ASSIGNMENT: Tell how many lines of the data below have the string "index" in them. Say nothing more.

Collected data

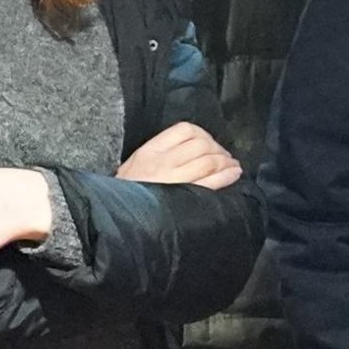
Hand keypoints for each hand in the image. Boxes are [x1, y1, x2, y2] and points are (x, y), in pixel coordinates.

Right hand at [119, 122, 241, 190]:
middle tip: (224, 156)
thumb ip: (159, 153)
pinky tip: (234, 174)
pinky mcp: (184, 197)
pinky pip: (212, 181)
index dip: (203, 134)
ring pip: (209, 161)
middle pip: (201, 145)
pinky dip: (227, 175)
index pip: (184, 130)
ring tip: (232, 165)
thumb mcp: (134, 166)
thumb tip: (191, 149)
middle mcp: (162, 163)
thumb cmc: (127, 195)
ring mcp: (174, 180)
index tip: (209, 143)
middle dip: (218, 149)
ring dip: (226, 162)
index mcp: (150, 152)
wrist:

YOUR SOLUTION: 4